= Peter Arnott =

British author, puppeteer and professor of drama (1931–1990)

Peter D. Arnott (1931-1990) was a puppeteer and Professor of drama at Tufts University. He wrote many books and translated many classical plays.

==Early life==
Arnott was born in Ipswich, England in 1931 where he earned bachelor's degrees from both the University of Wales and Oxford University. He earned a PhD in drama from the University of Wales before moving to the United States where he taught drama at the University of Iowa. In 1969, Arnott was hired by Tufts University where he was their youngest professor.

Arnott's degrees from the University of Wales and from Oxford University were in Classics.

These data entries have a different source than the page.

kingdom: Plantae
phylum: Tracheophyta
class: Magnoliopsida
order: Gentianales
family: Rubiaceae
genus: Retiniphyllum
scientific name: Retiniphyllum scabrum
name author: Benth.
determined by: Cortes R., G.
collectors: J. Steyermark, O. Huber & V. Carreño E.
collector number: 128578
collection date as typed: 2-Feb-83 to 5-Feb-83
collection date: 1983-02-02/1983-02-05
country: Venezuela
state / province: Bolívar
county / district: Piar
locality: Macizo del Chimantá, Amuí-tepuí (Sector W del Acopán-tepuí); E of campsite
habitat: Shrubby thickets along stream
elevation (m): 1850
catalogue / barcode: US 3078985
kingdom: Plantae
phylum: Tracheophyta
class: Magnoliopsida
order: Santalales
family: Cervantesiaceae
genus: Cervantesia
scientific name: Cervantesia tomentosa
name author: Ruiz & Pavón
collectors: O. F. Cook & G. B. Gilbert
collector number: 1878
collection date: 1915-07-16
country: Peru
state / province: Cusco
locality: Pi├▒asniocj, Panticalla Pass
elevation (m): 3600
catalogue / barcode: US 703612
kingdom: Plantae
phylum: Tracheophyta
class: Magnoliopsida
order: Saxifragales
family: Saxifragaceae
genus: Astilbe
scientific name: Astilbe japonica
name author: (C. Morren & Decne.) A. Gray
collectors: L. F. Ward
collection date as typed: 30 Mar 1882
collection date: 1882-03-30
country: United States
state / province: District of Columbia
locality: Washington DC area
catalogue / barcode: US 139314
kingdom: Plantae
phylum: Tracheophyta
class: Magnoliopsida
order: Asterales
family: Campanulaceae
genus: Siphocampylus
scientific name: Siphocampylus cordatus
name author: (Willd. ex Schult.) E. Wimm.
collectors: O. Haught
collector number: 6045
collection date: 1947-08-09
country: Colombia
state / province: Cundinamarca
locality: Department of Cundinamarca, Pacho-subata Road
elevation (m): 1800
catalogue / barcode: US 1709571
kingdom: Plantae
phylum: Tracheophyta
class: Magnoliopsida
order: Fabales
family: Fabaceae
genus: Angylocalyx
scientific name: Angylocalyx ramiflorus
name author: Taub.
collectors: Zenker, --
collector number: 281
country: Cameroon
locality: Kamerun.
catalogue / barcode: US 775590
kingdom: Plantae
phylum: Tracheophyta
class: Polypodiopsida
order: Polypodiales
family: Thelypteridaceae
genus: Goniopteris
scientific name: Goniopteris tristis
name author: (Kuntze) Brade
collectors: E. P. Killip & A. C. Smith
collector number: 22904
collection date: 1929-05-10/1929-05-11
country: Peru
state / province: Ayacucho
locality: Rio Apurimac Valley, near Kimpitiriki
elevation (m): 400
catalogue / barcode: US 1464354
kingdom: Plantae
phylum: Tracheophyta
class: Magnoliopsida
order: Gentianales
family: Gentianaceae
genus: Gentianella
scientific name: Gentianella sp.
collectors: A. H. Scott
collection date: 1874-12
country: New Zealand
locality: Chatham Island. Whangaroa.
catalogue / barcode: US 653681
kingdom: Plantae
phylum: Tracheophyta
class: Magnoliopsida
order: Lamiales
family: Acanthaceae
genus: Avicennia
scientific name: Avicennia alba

He joined the Classics department of the University of Iowa in 1958. He taught courses in Greek drama, western civilization and theater history until he moved to Tufts University's Drama department in 1969.

He had a wife and three children.

==Incomplete Bibliography==
Source:
- Plays without people: puppetry and serious drama (1964);
- The Oresteia: Agamemnon, Libation Bearers and Eumenides, English translation (1964);
- An introduction to the Greek Theater (1967);
- An Introduction to the Roman World (1970);
- The ancient Greek and Roman theatre (1971);
- The Byzantines and Their World (1973);
- The Theater in Its Time (1981);
- Public and Performance in the Greek Theatre (1989).